Energy term computations#
Sometimes it is necessary to compute certain properties of energy terms, such as energy, effective field, or energy density, without driving the system and updating magnetisation field.
As usual, we start by importing the modules we are going to use:
[1]:
import oommfc as mc
import discretisedfield as df
import micromagneticmodel as mm
We define a cube mesh with edge length \(10 \,\text{nm}\) and cell discretisation edge \(1 \,\text{nm}\).
[2]:
region = df.Region(p1=(0, 0, 0), p2=(10e-9, 10e-9, 10e-9))
mesh = df.Mesh(region=region, n=(10, 10, 10))
mesh.mpl()
Now we define the system object and its energy equation.
[3]:
system = mm.System(name="energy_computations")
A = 1e-11 # exchange energy constant (J/m)
H = (0.1 / mm.consts.mu0, 0, 0) # external magnetic field (A/m)
K = 1e3 # uniaxial anisotropy constant (J/m3)
u = (1, 1, 1) # uniaxial anisotropy axis
system.energy = (
mm.Exchange(A=A) + mm.Demag() + mm.Zeeman(H=H) + mm.UniaxialAnisotropy(K=K, u=u)
)
system.energy
[3]:
We will now intialise the magnetisation in the \((0, 0, 1)\) direction with \(M_\text{s} = 8\times 10^{5} \,\text{A/m}\) and relax the magnetisation.
[4]:
Ms = 8e5 # saturation magnetisation (A/m)
system.m = df.Field(mesh, nvdim=3, value=(0, 0, 1), norm=Ms)
All computations are performed using mc.compute
, where mc
is the micromagnetic calculator we choose at import. compute
function takes two arguments:
Property we want to compute
System object
For instance, total effective field is:
[5]:
Heff = mc.compute(system.energy.effective_field, system)
Heff.sel("x").mpl()
Running OOMMF (ExeOOMMFRunner)[2023/10/23 16:08]... (0.4 s)
Similarly, the effective field of an individual energy term is:
[6]:
Hex_eff = mc.compute(system.energy.exchange.effective_field, system)

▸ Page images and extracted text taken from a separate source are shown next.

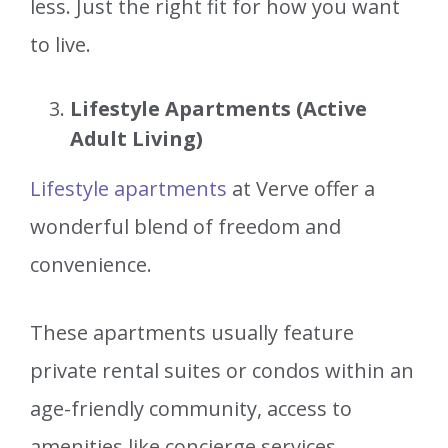
less. Just the right fit for how you want
to live.
Lifestyle Apartments (Active
Adult Living)
Lifestyle apartments
at Verve offer a
wonderful blend of freedom and
convenience.
These apartments usually feature
private rental suites or condos within an
age-friendly community, access to
amenities like concierge services,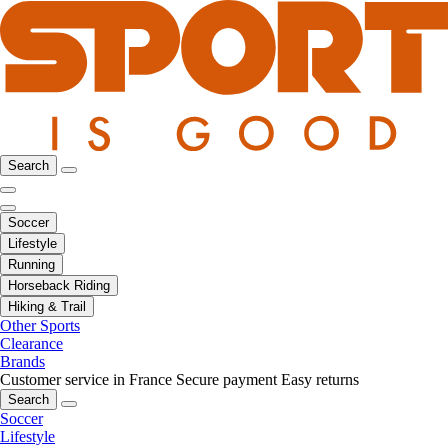
Search
Soccer
Lifestyle
Running
Horseback Riding
Hiking & Trail
Other Sports
Clearance
Brands
Customer service in France
Secure payment
Easy returns
Search
Soccer
Lifestyle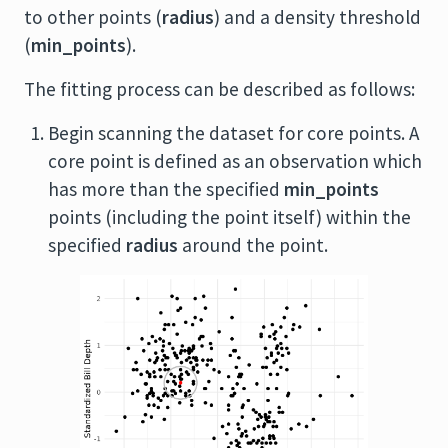
to other points (
radius
) and a density threshold
(
min_points
).
The fitting process can be described as follows:
Begin scanning the dataset for core points. A
core point is defined as an observation which
has more than the specified
min_points
points (including the point itself) within the
specified
radius
around the point.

Running OOMMF (ExeOOMMFRunner)[2023/10/23 16:08]... (0.3 s)
Because we initialised the system with the uniform state, we expect this effective field to be zero.
[7]:
Hex_eff.mean()
[7]:
array([0., 0., 0.])
The energy density is:
[8]:
w = mc.compute(system.energy.density, system)
w.sel("x").mpl()
Running OOMMF (ExeOOMMFRunner)[2023/10/23 16:08]... (0.2 s)
Similarly, the energy (volume integral of energy density) is:
[9]:
E = mc.compute(system.energy.energy, system)
print(f"The energy of the system is {E} J.")
Running OOMMF (ExeOOMMFRunner)[2023/10/23 16:08]... (0.2 s)
The energy of the system is 1.3470795322e-19 J.
Now, we can relax the system.
[10]:
md = mc.MinDriver()
md.drive(system)
Running OOMMF (ExeOOMMFRunner)[2023/10/23 16:08]... (0.5 s)
If we now compute the energy, we can show that the energy decreased:
[11]:
E = mc.compute(system.energy.energy, system)
print(f"The energy of the system is {E} J.")
Running OOMMF (ExeOOMMFRunner)[2023/10/23 16:08]... (0.2 s)
The energy of the system is 5.35285533145e-20 J.
The relaxed magnetisation is:
[12]:
system.m.sel("x").mpl()
The exchange energy is:
[13]:
mc.compute(system.energy.exchange.energy, system)
Running OOMMF (ExeOOMMFRunner)[2023/10/23 16:08]... (0.2 s)
[13]:
1.12170191751e-21
We can also check the sum of all individual energy terms and check if it the same as the total energy.
[14]:
total_energy = 0
for term in system.energy:
total_energy += mc.compute(term.energy, system)
E = mc.compute(system.energy.energy, system)
# A simpler way:
# E = sum([mc.compute(getattr(term, 'energy'), system) for term in system.energy])
print(f"The sum of energy terms is {total_energy} J.")
print(f"The energy of the system is {E} J.")
Running OOMMF (ExeOOMMFRunner)[2023/10/23 16:08]... (0.2 s)
Running OOMMF (ExeOOMMFRunner)[2023/10/23 16:08]... (0.2 s)
Running OOMMF (ExeOOMMFRunner)[2023/10/23 16:08]... (0.3 s)
Running OOMMF (ExeOOMMFRunner)[2023/10/23 16:08]... (0.2 s)
Running OOMMF (ExeOOMMFRunner)[2023/10/23 16:08]... (0.2 s)
The sum of energy terms is 5.352855331462e-20 J.
The energy of the system is 5.35285533145e-20 J.